*Passage to read*:
========================================================================
OK, for the rest of this article, let’s assume you mostly need to implement record-centric CRUD use cases. So, JPA and its implementations are a good fit for your microservice.

Basic rules for microservices

If you decide to build a system of microservices and take full advantage of the benefits of this architectural style, you need to follow a few basic rules:

  1. Each service has to have its own database. If you break that rule, you introduce dependencies between your services. That makes them harder to develop, deploy and operate.
  2. A service only knows its own database. You can’t define any entities, managed associations, queries, foreign key constraints, stored procedures or database trigger that use a table that belongs to another microservice. If you have to reference any information that’s managed by a different service, you can only store the id(s) of the associated object(s).
  3. Each service uses and controls its own transactions. There are no transactions that span over multiple services. Otherwise, your microservice system becomes hard to scale.
  4. Whenever you update your microservice, you need to update its database automatically. Flyway and Liquibase are powerful and easy to use frameworks to implement automated, version-based update procedures.

Sharing data between services

If you ever tried to implement a system of microservices, you know that the aforementioned rules are much easier to proclaim then to implement. Especially rule 2, and 3 can be hard to fulfill if you need to implement complex business logic.

The easiest and often recommend approach to avoid these problems is to design a self-sustained service which manages all the information they need. While I agree with that recommendation, I also know that it’s not always possible to do that. There might be good reasons to split something into multiple services, and sometimes new features just don’t fit well into the existing design. In these situations, you need to implement read or write operations that affect the data managed by different services.
========================================================================
*Problem set*:
• a. Decide whether each statement agrees with the microservices text. For each one, answer yes or no and quote the words of the text that settle it.
(i) Every service in a system of microservices is required to have a database of its own.
(ii) A transaction may span several services as long as each service controls part of it.
(iii) The text names Flyway and Liquibase as frameworks for automated, version-based update procedures.
• b. Reproduce the stretch of the microservices text from "4. Whenever you" through "version-based update procedures.".
• c. The microservices text says a service may not define certain things that use a table belonging to another microservice. List all of these things.

*Data section*:
========================================================================
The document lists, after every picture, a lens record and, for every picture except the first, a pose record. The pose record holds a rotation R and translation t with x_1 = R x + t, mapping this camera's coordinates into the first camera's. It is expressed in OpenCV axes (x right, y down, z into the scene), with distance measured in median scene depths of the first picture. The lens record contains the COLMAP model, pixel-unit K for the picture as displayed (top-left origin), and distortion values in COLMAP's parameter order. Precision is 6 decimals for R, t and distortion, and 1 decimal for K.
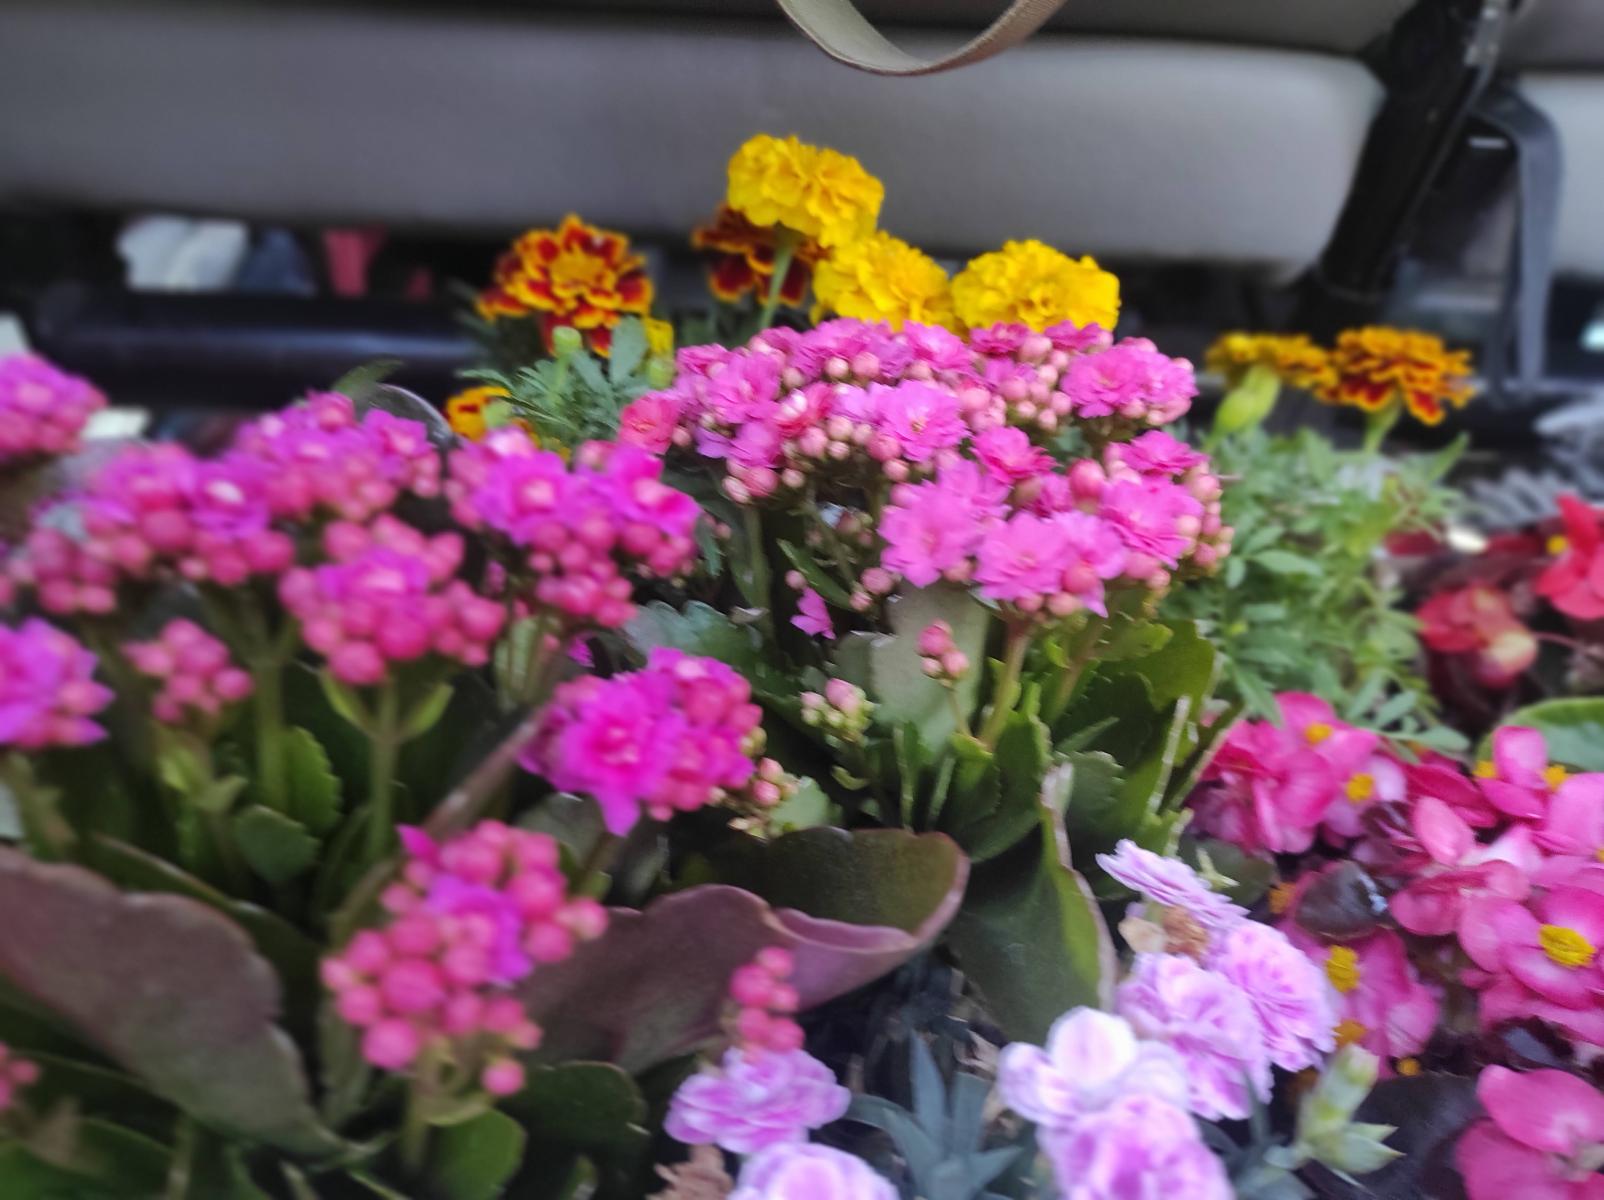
lens RADIAL K [[1218.4, 0, 798.8], [0, 1218.4, 601.8], [0, 0, 1]] dist [0.037885, -0.059472]
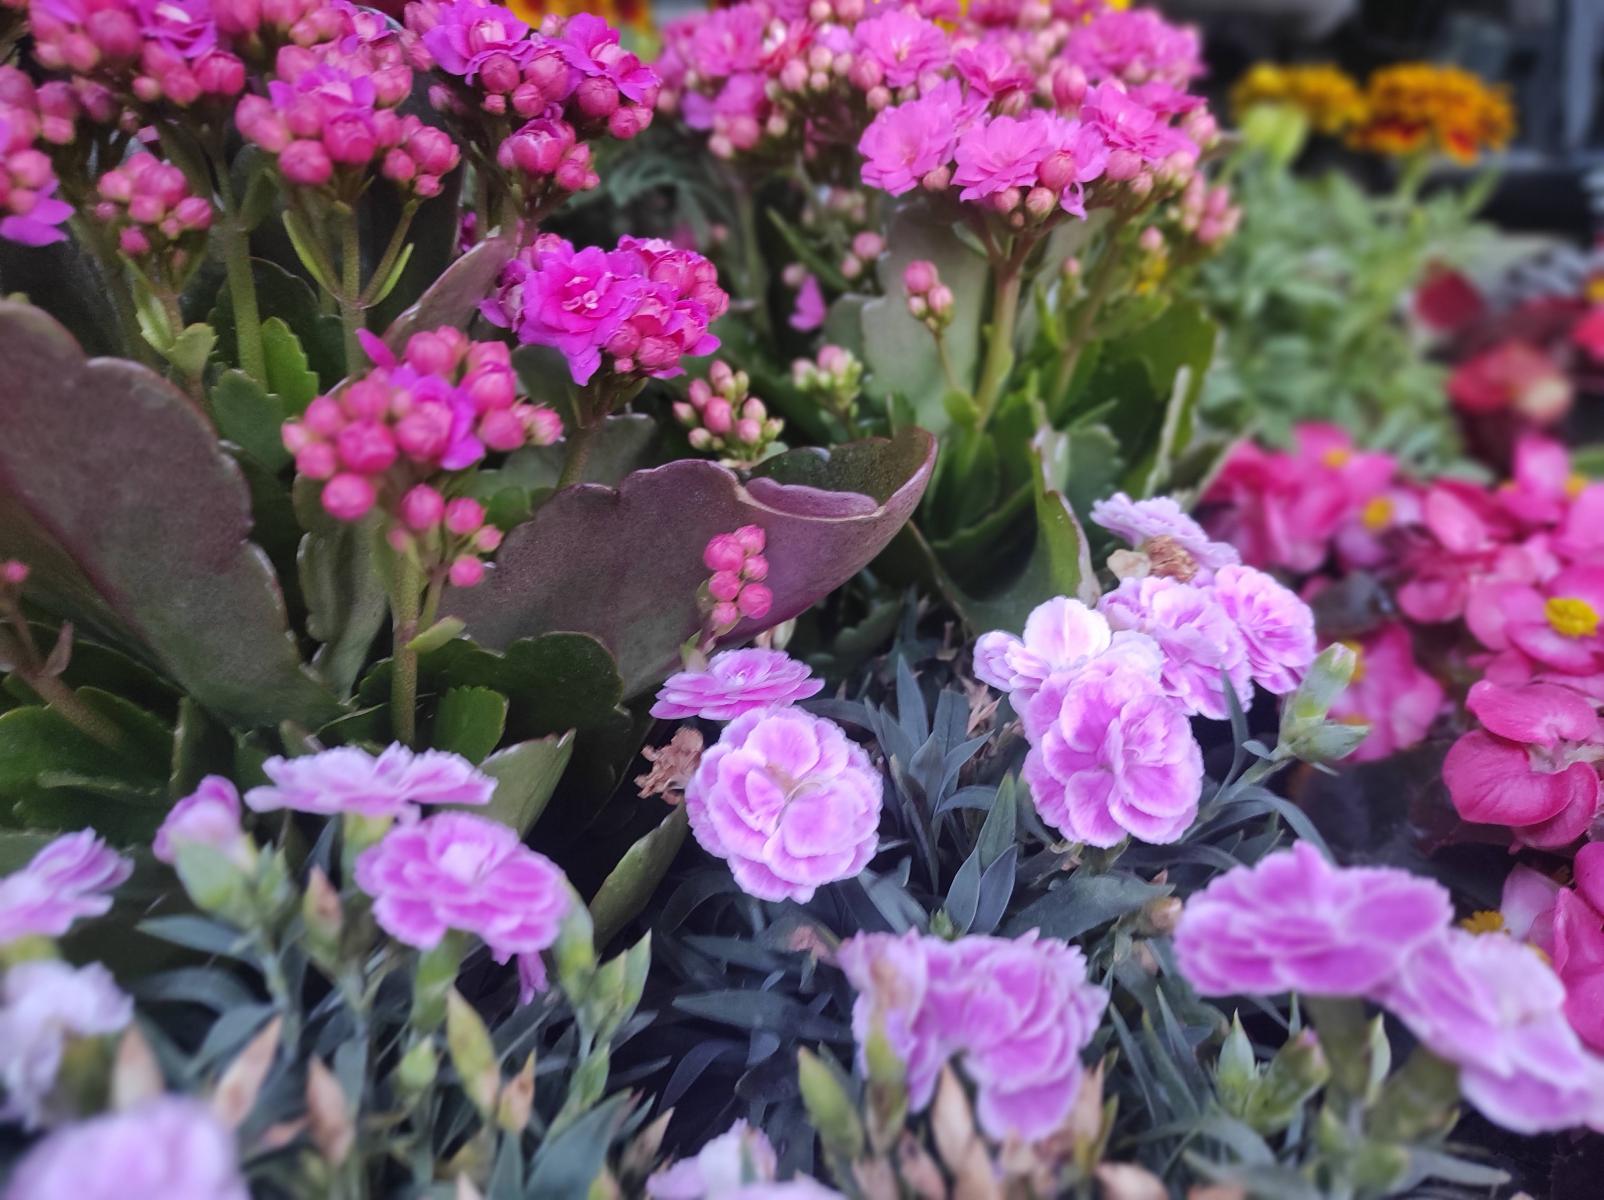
lens RADIAL K [[1218.4, 0, 798.8], [0, 1218.4, 601.8], [0, 0, 1]] dist [0.037885, -0.059472]
pose [[0.999046, -0.014271, -0.041268, 0.050448], [0.017442, 0.996839, 0.077512, 0.213700], [0.040032, -0.078158, 0.996137, -0.009630]]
========================================================================
*Task answers*:
• a.
(i) Yes: "Each service has to have its own database."
(ii) No: "There are no transactions that span over multiple services."
(iii) Yes: "Flyway and Liquibase are powerful and easy to use frameworks to implement automated, version-based update procedures."

• b.
4. Whenever you update your microservice, you need to update its database automatically. Flyway and Liquibase are powerful and easy to use frameworks to implement automated, version-based update procedures.

• c.
- entities
- managed associations
- queries
- foreign key constraints
- stored procedures
- database trigger